= Problem details =
The number of lines below containing the word "miniature" is all that should be returned.

-- Exercise material follows --

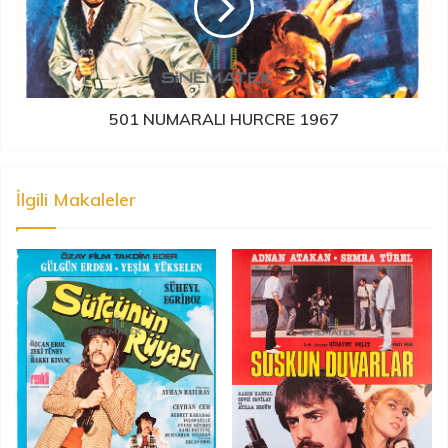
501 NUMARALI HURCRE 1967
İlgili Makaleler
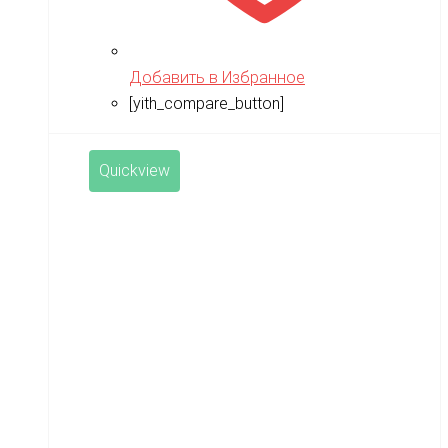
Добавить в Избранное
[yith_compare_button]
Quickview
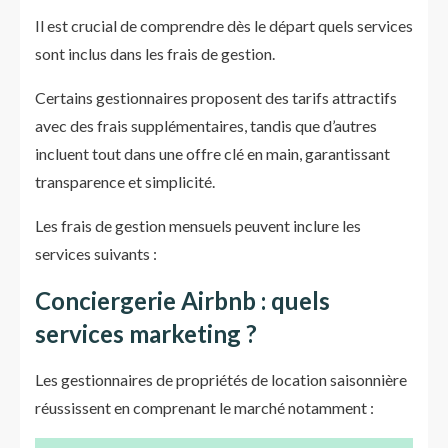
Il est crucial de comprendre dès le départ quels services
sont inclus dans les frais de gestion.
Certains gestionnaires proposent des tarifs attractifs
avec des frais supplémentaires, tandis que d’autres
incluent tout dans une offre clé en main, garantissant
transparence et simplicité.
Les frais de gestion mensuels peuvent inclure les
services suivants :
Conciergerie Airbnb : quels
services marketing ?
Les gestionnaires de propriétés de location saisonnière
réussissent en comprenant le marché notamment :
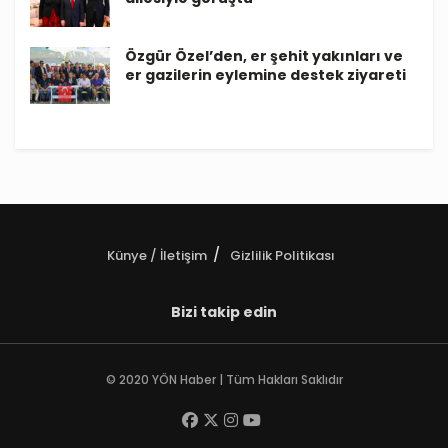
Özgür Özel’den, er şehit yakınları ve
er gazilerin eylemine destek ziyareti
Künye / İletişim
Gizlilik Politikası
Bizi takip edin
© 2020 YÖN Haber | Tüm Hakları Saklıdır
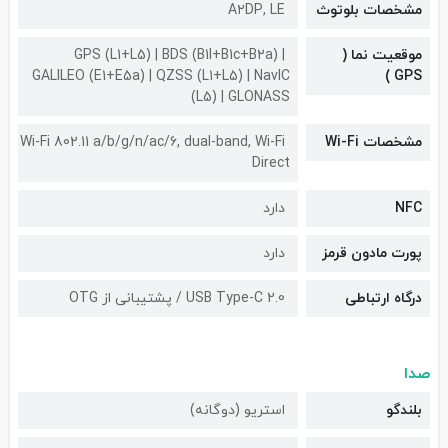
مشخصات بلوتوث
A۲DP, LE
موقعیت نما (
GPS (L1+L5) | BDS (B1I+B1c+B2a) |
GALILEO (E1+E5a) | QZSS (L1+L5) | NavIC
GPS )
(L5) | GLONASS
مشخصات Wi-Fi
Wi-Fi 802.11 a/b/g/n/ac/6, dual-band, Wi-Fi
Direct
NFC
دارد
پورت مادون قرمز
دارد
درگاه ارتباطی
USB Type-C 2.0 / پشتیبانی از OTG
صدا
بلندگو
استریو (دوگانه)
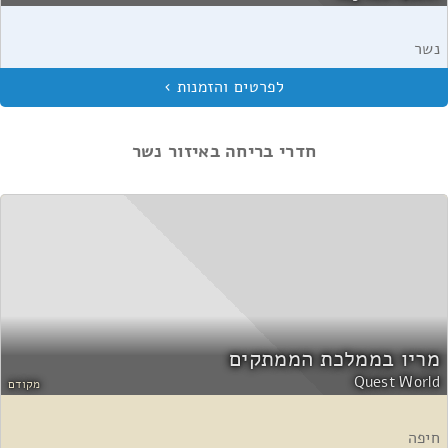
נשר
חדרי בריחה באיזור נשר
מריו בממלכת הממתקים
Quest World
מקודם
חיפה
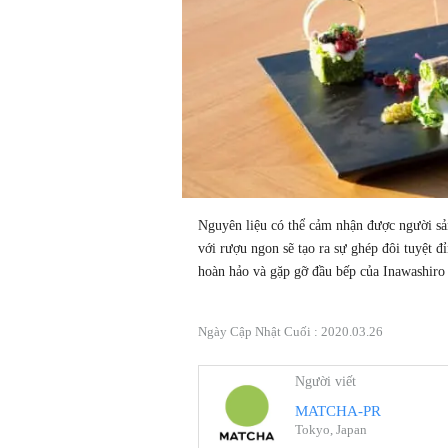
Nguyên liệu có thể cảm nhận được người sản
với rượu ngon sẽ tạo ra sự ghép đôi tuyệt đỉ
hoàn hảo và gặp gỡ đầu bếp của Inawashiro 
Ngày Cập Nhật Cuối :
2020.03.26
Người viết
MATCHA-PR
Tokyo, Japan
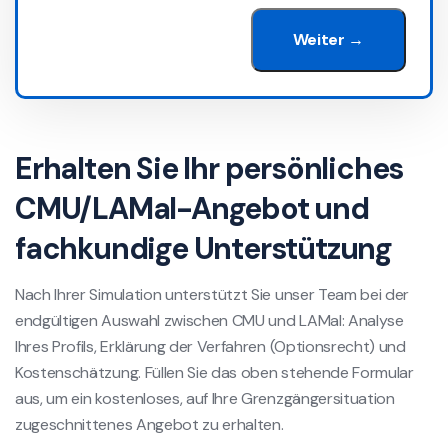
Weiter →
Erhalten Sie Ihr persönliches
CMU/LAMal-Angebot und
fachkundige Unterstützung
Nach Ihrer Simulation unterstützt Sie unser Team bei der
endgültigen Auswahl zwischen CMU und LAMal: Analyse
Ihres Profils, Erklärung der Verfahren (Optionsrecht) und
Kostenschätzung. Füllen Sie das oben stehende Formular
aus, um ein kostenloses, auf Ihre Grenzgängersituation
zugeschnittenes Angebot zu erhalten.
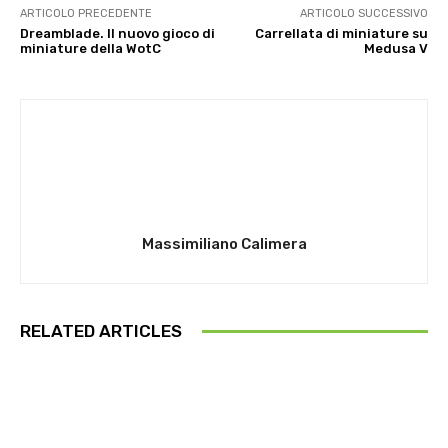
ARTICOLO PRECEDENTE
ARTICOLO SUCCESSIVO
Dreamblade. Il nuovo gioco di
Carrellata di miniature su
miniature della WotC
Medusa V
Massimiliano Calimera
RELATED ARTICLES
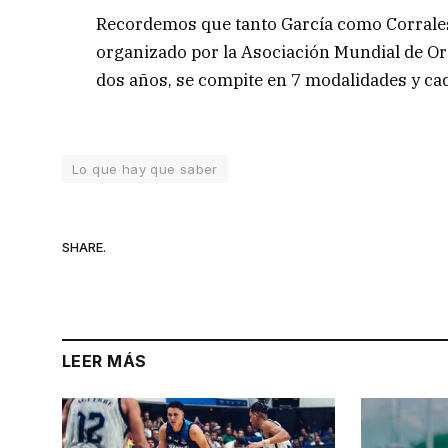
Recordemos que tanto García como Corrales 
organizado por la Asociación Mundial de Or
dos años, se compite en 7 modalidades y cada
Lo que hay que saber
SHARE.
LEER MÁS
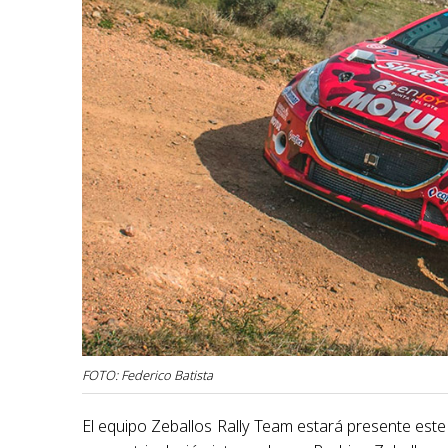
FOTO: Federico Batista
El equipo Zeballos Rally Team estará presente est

-- Exercise material concluded --
-- Exercise material follows --

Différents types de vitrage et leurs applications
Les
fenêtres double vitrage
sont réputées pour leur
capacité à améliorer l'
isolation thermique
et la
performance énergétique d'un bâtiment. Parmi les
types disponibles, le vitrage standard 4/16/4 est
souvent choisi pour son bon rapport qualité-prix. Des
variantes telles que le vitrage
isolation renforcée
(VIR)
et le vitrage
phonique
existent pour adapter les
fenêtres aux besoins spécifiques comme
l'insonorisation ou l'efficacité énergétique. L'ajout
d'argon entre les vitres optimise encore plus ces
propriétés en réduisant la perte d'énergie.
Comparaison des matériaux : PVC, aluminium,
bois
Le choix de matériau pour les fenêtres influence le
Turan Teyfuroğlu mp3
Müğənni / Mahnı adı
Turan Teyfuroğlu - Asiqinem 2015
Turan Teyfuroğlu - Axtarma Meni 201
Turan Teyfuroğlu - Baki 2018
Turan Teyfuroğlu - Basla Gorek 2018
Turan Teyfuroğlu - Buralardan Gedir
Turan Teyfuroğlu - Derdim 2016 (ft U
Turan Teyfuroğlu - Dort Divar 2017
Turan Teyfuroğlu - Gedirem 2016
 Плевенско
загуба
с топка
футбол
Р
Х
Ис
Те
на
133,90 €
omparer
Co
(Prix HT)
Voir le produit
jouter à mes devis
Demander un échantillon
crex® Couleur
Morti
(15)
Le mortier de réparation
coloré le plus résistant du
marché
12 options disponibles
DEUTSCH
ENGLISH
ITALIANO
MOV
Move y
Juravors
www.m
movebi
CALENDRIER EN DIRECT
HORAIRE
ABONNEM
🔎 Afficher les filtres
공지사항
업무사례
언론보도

-- Exercise material concluded --
-- Exercise material follows --

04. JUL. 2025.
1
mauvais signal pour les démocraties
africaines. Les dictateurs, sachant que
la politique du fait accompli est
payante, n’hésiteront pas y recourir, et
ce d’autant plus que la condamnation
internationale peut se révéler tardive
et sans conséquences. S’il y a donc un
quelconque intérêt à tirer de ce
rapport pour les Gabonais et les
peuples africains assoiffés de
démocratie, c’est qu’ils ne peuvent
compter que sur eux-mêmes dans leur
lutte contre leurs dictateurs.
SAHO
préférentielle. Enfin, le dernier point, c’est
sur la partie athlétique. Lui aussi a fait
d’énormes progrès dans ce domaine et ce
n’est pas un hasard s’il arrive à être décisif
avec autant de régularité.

-- Exercise material concluded --

= Response box =
2